• Exercise directions: Copy the lines of the listing below word for word, from the line containing "hardware setup was" through the line containing "of Parameterized and", including both of those lines.

(Collected data)
------

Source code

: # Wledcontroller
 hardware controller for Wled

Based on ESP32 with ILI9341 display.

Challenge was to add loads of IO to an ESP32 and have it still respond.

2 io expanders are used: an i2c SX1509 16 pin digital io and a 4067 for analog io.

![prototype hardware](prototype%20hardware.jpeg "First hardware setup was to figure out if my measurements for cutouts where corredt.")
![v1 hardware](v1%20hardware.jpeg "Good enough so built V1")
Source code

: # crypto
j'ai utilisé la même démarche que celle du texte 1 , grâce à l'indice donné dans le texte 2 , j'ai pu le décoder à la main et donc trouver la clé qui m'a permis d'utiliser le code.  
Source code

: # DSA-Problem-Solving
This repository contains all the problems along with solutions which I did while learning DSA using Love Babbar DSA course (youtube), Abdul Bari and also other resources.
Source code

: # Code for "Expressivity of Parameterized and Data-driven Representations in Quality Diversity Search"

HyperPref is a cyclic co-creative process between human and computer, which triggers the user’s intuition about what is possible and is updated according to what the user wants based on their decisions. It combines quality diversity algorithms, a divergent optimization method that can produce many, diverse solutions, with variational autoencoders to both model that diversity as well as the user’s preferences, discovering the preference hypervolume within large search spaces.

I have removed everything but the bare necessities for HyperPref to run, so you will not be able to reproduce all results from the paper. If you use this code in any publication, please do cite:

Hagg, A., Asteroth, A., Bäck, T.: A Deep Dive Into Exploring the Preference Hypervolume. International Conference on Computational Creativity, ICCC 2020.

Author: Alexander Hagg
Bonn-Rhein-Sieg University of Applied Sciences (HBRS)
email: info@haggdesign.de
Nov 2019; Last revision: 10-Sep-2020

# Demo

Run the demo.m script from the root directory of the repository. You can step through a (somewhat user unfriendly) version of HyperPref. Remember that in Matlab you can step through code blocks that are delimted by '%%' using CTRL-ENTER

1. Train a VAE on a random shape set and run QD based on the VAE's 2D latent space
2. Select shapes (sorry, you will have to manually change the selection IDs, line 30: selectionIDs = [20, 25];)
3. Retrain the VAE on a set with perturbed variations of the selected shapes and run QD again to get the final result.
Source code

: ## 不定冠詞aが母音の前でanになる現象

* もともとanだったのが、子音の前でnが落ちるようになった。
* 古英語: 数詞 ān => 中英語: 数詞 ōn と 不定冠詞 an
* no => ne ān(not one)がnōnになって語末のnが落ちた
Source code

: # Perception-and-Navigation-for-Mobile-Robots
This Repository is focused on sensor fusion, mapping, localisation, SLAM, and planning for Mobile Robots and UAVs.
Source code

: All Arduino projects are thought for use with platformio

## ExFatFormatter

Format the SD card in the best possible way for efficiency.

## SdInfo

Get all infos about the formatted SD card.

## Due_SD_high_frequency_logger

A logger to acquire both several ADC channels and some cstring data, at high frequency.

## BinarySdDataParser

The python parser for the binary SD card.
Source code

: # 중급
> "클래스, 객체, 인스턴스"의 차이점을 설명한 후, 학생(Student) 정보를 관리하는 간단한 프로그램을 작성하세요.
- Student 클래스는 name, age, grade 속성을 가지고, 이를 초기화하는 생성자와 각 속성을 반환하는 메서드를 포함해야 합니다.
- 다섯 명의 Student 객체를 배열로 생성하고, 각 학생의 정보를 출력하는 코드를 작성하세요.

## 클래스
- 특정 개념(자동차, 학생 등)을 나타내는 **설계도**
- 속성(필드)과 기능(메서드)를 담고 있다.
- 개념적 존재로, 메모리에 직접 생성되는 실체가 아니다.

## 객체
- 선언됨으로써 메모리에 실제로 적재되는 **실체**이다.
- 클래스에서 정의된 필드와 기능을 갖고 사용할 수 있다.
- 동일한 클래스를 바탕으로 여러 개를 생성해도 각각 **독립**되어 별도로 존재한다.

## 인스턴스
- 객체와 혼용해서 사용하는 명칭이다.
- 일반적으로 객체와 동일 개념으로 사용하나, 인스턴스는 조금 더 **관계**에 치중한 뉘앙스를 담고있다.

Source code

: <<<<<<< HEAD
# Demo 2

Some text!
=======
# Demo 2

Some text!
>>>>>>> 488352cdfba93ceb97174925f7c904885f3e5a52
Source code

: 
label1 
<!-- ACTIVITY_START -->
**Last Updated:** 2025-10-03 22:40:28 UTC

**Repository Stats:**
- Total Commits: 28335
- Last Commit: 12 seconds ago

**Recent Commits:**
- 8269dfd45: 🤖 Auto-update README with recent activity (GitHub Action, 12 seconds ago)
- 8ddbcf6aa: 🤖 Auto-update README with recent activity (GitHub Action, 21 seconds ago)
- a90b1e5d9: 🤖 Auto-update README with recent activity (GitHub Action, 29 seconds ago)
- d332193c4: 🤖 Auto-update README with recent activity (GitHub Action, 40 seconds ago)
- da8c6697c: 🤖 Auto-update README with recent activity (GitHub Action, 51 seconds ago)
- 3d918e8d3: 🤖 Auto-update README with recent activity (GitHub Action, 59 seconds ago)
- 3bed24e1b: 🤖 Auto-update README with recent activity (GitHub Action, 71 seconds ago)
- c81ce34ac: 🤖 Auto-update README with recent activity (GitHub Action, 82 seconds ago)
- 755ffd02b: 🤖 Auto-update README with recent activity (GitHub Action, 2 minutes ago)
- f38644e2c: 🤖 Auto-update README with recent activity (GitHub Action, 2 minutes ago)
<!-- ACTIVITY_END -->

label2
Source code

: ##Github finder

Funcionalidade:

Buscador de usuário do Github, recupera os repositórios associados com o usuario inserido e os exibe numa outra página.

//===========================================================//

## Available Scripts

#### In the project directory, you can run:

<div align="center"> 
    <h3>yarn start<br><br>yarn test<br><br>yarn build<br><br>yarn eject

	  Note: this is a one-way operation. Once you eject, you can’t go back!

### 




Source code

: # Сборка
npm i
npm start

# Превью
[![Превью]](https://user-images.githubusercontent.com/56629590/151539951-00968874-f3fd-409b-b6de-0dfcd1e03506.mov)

------

• Solution to the exercise:
![prototype hardware](prototype%20hardware.jpeg "First hardware setup was to figure out if my measurements for cutouts where corredt.")
![v1 hardware](v1%20hardware.jpeg "Good enough so built V1")
Source code

: # crypto
j'ai utilisé la même démarche que celle du texte 1 , grâce à l'indice donné dans le texte 2 , j'ai pu le décoder à la main et donc trouver la clé qui m'a permis d'utiliser le code.  
Source code

: # DSA-Problem-Solving
This repository contains all the problems along with solutions which I did while learning DSA using Love Babbar DSA course (youtube), Abdul Bari and also other resources.
Source code

: # Code for "Expressivity of Parameterized and Data-driven Representations in Quality Diversity Search"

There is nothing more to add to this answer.